Good Lord, am I tired!! Stayed home today with a sick toddler. I hate her being sick but I love excuses to stay at home with her. The best times are when she can't go to daycare/preschool but she doesn't feel sick (hooray for pinkeye). But since she was home with a fever, this wasn't one of those times.

Although I'm not an anti-TV parent, my daughter watches very little. But today I was wondering how on earth parents used to make their kids "take it easy" without the TV. Did they have to spend the entire day reading?? Because that would make me crazy. Reading to the girl is frustrating anyway, she's constantly interrupting with "what happened?" About stories she knows by heart. So I don't really know how to answer that.

There's some really good kids' TV out there. I heart the Wonder Pets and the Backyardigans. I do not get Blue's Clues. That guy is SO CREEPY. He's like Pee Wee Herman only not so new-wave cool. I don't think Pee Wee would have worn pleated khakis.

All in all, it was a good day. Today, my daughter started running to the door with my dog and yelling "woof! woof!" every time he did. She also got a balloon at the grocery store. "Are we having a party?" she asked me.
"It's always a party when you have a balloon," I said.
She replied, "it's always a party when you have a cupcake!"

Today left me wondering how the hell I'm going to have the energy to push a baby out of my hooha later this month when I have to take a nap to get up the energy to buy groceries.

And then my husband comes home and says he's tired. SIGH.

Monday, September 8, 2008

I'm going to name my son Lex (after Lexapro, of course)

What I don't hate right now: Lexapro. Wow! I'm back. It's like I didn't realize I'd lost me, and then here she is! Falling into depression happened so slowly I didn't even realize it.

The obstetrician isn't worried about the effects on my baby and everything I've seen says this is OK in the third trimester...but that doesn't stop me from being concerned. I feel like I'm already balancing the needs of two children and one hasn't even been born. Drug-free womb vs. well-functioning mommy.

What I should hate right now but am mostly enjoying: the Terrible Twos. My daughter is driving me bonkers, but in a good way. And I'm frustrated but mostly amused. Aww, she's asserting her independence.

Thursday, September 4, 2008

The Whole Year Inn

Right now, I'm in a hole that I can't get out of.
My problems are seriously petty (see previous post). That doesn't stop me from being overwhelmed. I'm eight months pregnant. I have a two-year old daughter who is the light of my life. She is healthy and loving and again I have been blessed beyond what I deserve.

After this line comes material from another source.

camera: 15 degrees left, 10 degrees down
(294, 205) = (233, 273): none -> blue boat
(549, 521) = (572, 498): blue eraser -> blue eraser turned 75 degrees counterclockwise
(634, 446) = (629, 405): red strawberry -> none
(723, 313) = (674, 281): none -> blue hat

But. My husband has had it with me--with my mood swings, with my family. With the "dramatic" way I react when he tries to tell me how badly I treat him. I'm afraid that I'm so busy trying to be a good mom, good housekeeper, good lawyer (yes, in that order) that I've failed to be a good wife. His blunt and insensitive way of telling me these things doesn't help.

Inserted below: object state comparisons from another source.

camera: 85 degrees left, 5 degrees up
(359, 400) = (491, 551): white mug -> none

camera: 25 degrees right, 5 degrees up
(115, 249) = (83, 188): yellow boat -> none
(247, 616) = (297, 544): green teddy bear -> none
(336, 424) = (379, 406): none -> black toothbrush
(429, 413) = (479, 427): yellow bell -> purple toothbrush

He might be wrong about a lot of things--and I think he is--but he's certainly correct that my family needs to treat him better. My mother and my sister treat him like Patty and Selma treat Homer. (aside: does anyone else talk about the Simpsons as if they were real people??) I should stand up to them but...they'll love me no matter what. My husband, not so much. I'm a coward who can't leave the sure thing to take a risk.

What have I become?

Because my in-laws are in town, there are nice cars in my driveway. I get this message from my husband, non-ironically:

We are going to leave you the Lexus because you and I have both Benz keys.

I'm going to forget for a moment that I'm getting this message because my POS Chevy is in the shop, and revel in the glory of that last statement. Also, I get to drive a Lexus tonight.

Wednesday, August 27, 2008

What a drag it is getting old!

Just in time for my birthday, a prescription in my hot little hands for drugs that promise to make me less crazy.

I told a friend about this over lunch, and she proceeded to tell me about what all of our mutual friends were "on."

Is everyone taking something? Or do I hang out with people like me?


Regardless, I'm happy someone finally listened to me. I had a different OB today because mine is on vacation. This one didn't tell me I needed to eat more protein when I tentatively began, "is there such thing as prepartum depression?"